If you’ve gotten to the point of being really real with women – directly telling them “Hey, you’re cute (or sexy or whatever’s true for you) – but your interactions still seem to go nowhere or die soon after, you may actually be throwing the compliment away with your energy during or right after you say what you have to say. 

Editor’s Note: This post was originally published in May 2019.

The first question is whether you’re actually in the tension when you say the compliment, or are you rushing through the tension of what you’re saying and your connection with her to get it over with? (Not attractive or sexy.) Are you really feeling the words, feeling your attraction, turn-on, and curiosity for her? Are you feeling into her and her emotions as you hold eye contact? These are some of the keys to making an impact with your words that I’ve written about in more detail before. 

You also want to make sure you’re not being apologetic or fearful – like a scared puppy – in the way you compliment women. You’ve got to give yourself permission and show her you actually want to talk to her more than you want to run away from her. 

If you’re doing some of the above things and you’ve got some of that buttery, flirty energy going when you compliment girls but things fall apart soon (or immediately) after, there’s something else I see a lot of men do that kills the impact they just made and their connection with the woman.

They’ll do a great job delivering the compliment in a connected, tension-filled, very attractive way, and the girl loves it. She’s instantly intrigued or attracted or even starting to get turned on. It might even be a little version of what I like to call a “movie moment.”

But then they immediately go into their heads to think or worry, laugh, or they’ll just pull away and out of the tension some other way. 

It kills what you just created with her. It’s another version of running from the tension. And if you’ve been following our content for any length of time, you know tension is absolutely key to flirting and creating and maintaining connections that don’t end up in the Friend Zone. 
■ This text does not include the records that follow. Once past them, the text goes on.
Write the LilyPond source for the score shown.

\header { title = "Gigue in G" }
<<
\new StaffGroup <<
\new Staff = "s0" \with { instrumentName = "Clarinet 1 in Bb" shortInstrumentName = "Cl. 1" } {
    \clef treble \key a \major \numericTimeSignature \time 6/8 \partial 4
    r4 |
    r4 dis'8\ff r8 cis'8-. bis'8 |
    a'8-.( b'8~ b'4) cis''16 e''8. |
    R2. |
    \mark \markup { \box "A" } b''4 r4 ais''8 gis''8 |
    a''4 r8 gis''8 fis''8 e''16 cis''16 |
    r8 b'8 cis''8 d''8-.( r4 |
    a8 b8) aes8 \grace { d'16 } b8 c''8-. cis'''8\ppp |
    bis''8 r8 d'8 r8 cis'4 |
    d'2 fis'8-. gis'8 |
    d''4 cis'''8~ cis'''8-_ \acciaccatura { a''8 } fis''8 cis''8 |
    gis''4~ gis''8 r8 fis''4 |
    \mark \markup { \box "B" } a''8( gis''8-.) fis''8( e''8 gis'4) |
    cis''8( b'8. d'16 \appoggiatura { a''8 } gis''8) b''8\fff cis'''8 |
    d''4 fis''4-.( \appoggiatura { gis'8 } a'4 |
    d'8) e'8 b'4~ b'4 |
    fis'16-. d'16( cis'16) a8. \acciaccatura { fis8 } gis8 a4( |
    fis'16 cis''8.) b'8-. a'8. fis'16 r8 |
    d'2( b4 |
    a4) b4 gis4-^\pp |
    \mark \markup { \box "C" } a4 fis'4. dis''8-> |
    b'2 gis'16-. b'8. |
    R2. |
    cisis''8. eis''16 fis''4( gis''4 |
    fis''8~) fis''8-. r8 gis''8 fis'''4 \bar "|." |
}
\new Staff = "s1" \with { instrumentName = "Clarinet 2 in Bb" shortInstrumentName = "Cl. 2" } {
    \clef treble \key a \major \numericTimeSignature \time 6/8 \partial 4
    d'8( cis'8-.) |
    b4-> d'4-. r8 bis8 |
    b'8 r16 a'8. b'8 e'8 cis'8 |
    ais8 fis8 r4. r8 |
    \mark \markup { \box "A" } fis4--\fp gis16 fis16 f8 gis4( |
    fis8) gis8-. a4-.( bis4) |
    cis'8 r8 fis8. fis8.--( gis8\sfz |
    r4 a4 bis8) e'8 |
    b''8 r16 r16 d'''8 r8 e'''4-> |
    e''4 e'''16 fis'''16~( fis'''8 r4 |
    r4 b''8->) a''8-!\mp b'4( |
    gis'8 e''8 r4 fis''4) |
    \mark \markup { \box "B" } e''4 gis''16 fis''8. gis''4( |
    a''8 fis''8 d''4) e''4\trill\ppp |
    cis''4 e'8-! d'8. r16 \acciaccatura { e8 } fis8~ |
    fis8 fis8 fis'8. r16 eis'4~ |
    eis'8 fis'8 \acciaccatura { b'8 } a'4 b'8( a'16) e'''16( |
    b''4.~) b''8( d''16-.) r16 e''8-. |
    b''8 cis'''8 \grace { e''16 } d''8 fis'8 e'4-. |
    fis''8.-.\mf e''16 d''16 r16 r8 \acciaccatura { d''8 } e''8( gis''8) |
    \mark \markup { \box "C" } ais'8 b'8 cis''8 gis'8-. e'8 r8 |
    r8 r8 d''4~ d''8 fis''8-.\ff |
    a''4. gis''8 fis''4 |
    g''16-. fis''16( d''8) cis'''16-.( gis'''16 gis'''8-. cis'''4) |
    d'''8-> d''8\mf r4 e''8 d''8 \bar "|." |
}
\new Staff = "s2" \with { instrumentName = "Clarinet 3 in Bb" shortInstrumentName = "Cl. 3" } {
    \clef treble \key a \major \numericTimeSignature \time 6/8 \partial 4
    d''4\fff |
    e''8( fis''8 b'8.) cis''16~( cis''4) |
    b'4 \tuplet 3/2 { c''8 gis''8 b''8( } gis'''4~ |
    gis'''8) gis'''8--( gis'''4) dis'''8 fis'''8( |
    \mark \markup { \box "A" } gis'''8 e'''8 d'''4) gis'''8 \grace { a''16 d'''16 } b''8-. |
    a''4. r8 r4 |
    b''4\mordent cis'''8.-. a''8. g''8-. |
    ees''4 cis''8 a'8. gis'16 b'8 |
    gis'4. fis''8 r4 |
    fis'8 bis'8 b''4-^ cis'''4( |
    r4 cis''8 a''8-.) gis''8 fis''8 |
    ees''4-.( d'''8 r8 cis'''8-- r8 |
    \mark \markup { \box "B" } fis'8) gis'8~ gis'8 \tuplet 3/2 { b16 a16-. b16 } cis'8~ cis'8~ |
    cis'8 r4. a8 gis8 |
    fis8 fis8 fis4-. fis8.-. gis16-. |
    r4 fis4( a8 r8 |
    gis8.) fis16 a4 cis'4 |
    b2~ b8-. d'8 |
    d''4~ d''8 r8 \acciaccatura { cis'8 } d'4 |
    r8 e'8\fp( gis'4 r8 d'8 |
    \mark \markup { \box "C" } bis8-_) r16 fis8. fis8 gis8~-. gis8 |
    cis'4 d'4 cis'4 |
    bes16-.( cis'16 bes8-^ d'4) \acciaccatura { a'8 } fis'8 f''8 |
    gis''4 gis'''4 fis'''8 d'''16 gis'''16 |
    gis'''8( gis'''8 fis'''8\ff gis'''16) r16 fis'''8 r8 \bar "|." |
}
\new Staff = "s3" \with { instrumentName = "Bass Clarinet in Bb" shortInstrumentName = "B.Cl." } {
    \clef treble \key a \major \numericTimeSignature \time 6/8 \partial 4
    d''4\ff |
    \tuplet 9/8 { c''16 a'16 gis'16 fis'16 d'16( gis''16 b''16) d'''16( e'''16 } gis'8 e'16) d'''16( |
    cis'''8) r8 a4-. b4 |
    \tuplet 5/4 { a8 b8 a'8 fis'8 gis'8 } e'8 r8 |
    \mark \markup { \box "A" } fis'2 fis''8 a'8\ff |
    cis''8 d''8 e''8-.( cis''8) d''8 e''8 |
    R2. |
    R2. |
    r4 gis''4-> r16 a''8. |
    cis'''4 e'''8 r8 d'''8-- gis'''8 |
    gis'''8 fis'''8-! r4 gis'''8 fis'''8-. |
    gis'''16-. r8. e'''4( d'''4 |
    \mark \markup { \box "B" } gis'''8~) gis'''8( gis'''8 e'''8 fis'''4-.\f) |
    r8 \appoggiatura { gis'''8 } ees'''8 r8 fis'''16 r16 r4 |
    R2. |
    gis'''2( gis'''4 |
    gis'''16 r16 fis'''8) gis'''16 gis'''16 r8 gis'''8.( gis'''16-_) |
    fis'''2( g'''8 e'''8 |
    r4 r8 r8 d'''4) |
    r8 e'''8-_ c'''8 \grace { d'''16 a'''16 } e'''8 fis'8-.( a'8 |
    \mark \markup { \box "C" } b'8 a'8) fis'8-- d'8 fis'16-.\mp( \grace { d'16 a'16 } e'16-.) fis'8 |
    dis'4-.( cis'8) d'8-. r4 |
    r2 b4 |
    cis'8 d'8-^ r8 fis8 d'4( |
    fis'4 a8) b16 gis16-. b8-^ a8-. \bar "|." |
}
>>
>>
So start to notice if you’re doing any version of this, and then begin to work on catching it and staying in there. Stay in the tension of the moment with her! That’s sexual tension which is where “chemistry” comes from. Let it marinate a little. Or a lot. Silence can be powerful the more you learn to embrace it and get comfortable with it. 

This doesn’t mean you can’t move on to other things conversationally – even “boring” questions that many dating experts and coaches will tell you to avoid like the plague. You just need to maintain that buttery, sexual, flirty, open energy with her and not be energetically pulling  away or walling off from the tension and connection. 

Then, even “So where are you from?” can take on a completely different, flirty, chemistry-filled feel.